The collection is divided into two parts of which the first is more symbolic, dealing with themes such as the Greek myth of Antaeus, the bog bodies of Northern Europe, Vikings, and other historical figures. The second, shorter part contains poems that deal more specifically with life in Northern Ireland during The Troubles and contains dedicatory poems to Michael McLaverty and Seamus Deane.
The title of the volume may come from a poem in the volume; however, while the manuscript drafts reveal other titles Heaney considered for the poem, no evidence exists that he ever considered a different title for the volume. Rand Brandes writes, “North was always North”. The poem “North” invokes one of the volume’s primary symbols—the Viking raiders who invaded Ireland between 795 and 980. The volume title also suggests these northern raiders, the bog bodies found in Northern Europe, and most significantly, the North of Ireland.
Bog bodies inspire four poems in this volume: “Bog Queen,” “The Grauballe Man,” “Punishment,” and “Strange Fruit.” In his previous volume, Wintering Out, Heaney published the first of his bog-body poems, “Tollund Man.” Heaney was inspired to write these poems after reading PV Glob’s book, The Bog People, an archeological study of Iron-Age bodies discovered in the bogs of Northern Europe.

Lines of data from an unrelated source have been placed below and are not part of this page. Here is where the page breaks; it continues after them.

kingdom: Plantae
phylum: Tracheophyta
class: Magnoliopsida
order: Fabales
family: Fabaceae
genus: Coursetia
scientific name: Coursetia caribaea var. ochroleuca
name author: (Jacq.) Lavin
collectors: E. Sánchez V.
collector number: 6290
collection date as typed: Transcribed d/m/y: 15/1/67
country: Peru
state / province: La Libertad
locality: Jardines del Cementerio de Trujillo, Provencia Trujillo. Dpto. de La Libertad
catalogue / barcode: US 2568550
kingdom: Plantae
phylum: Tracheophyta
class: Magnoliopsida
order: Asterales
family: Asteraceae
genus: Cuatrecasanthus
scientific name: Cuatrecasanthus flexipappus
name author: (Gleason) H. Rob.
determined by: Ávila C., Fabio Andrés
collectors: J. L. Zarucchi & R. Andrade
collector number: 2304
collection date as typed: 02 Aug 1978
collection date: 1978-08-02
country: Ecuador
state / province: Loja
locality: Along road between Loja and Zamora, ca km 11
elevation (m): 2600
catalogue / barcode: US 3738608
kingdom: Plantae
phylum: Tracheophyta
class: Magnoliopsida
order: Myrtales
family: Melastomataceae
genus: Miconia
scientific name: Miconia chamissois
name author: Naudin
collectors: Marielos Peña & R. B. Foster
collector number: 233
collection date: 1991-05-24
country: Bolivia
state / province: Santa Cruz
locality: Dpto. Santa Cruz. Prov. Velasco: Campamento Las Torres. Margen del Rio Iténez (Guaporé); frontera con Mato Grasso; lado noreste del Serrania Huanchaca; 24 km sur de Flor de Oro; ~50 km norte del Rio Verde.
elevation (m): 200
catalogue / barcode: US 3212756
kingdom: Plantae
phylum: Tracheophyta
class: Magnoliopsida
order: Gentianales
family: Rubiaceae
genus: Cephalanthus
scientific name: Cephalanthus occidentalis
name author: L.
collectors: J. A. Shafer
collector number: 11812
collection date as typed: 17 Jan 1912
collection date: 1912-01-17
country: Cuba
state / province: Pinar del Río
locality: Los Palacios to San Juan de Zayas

In his essay “Feeling Into Words,” Heaney explains that he found this book during a time when writing poetry had shifted for him “from being simply a matter of achieving the satisfactory verbal icon to being a search for images and symbols adequate to our predicament”. The bog bodies of Glob’s book became such symbols for Heaney, who writes, “And the unforgettable photographs of these victims blended in my mind with photographs of atrocities, past and present, in the long rites of Irish political and religious struggles”. In these poems, Heaney draws connections between the past and present.